* [SELECTED TEXT]:
I applied for the grant and titled my project, “How Old Flip Flops Changed a New Generation’s Mind.” In October, I received the news that I’d been chosen as one of 55 winners! I introduced the project to my students with a pre-awareness/involvement survey regarding recycling, marine debris awareness, and knowledge of the location of Kenya. My survey results revealed that a whopping 42% of the students did not recycle at home! An even more astonishing 65% of my 6th graders did not know on which continent Kenya is located. All were overwhelmingly amazed at the decomposition times of various materials and the amounts of marine debris collected each year.
They were genuinely excited about the project and eager to get started. A group of students set to work right away, researching shipping and packaging costs. They determined the cheapest way to send the flip-flops was by the USPS, with an 8 pound box estimated to run about $58.00, which they figured would allow us to send approximately 17 boxes. The cost analysis on packaging tape revealed that it was cheaper to buy Wal-Mart packing tape at 400 yards for $8.44, as opposed to 50 yards for $1.08, but as it turned out, we found the Post Office would “give” us the priority mail packaging tape!
In addition, an astute student suggested we use copy paper boxes, which were free and that we had plenty of at school, so our packing costs ended up being nothing! Our WSUN school news team produced a PSA for us to kick off the collection campaign. We quickly created posters, set up a collection bin, and before we knew it, had 5 copy boxes filled
and ready to ship! Since then, we’ve collected and shipped 5 additional boxes, bringing the total to 10, and leaving us with enough money to send 6 or 7 more.
I integrated the project into my math, reading, language arts and social studies lessons. The entire 6th grade has been doing research on Kenya and chose it as their country for our school’s upcoming annual Multicultural Night, where we’ve asked attendees to bring their
used and broken flip flops and trade them in for raffle tickets! Our students will spend the last few months of the school year expanding their investigations of marine pollution, whaling, and local landfills. Sunrise’s Planet Love Flip Flop Project will wrap up with a post-event survey to measure the students’ recycling involvement and marine pollution awareness, but I know already, from student comments and actions, that a great impression has been made!

* [INFORMATION]:
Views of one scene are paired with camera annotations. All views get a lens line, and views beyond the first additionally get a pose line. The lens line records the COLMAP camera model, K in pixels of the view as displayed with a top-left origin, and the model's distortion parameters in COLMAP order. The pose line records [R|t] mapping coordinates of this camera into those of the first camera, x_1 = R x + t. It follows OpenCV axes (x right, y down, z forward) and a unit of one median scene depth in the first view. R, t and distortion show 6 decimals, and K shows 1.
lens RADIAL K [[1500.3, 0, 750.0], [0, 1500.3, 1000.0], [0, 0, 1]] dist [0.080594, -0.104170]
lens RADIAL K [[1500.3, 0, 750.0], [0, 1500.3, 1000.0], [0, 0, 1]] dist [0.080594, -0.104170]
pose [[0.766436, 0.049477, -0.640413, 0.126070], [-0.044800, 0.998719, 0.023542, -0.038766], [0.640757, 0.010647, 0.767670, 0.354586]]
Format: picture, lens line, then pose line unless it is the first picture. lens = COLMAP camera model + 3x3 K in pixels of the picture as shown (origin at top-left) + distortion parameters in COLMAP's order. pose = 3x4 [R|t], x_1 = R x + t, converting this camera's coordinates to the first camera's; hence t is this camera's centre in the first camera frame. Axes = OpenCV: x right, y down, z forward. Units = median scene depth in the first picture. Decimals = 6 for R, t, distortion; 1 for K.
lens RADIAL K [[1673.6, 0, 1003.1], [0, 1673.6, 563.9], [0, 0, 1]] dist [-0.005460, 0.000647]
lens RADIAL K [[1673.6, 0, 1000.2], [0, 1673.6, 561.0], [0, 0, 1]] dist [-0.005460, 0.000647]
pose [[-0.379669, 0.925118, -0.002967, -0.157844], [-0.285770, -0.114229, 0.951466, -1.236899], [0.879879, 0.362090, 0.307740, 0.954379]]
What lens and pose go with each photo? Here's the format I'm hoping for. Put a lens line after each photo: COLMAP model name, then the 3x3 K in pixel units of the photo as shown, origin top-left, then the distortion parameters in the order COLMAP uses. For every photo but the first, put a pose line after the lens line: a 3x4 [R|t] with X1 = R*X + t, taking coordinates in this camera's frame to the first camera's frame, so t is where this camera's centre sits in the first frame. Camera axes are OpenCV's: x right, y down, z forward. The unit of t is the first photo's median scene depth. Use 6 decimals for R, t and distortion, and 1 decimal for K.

* [EXERCISE TASKS]:
1 > In the text on the flip-flop project, what share of the 6th graders did not know which continent Kenya is on?
2 > Extend the text on the flip-flop project beyond its final sentence.
These rows come from a separate source.

* [RESPONSES FOR EACH TASK]:
1 > 65%

2 >
The project is about so much more than flip flops. My intent from the beginning was to create a sense of connection as I helped my students reach out in a global manner. I wanted to provide them with a direct sense of worldwide community and responsibility. Most of all, I wanted to show my students that they could each make a difference. With little more than old flip flops, I sought to inspire them to be leaders in their generation’s efforts to keep the planet green and protect marine life.


Carol Reedy Rogero, a sixth grade teacher in Palm Bay, Florida, was so inspired by our Formerly Flip Flops project, that she went out and got a grant and started her own version — with her students! Not only is she doing a valuable service collecting the old flip flops and sending them to UniquEco in Africa to be turned into pieces of art and jewelry, but she is teaching the kids amazing lessons in compassion, responsibility and geography! We applaud Carol — and her students — and hope she’ll inspire more of you to get involved with Formerly Flip Flops or create your own charitable projects. We wish we had a teacher like Carol when we were young. She is truly a woman of style, substance and soul.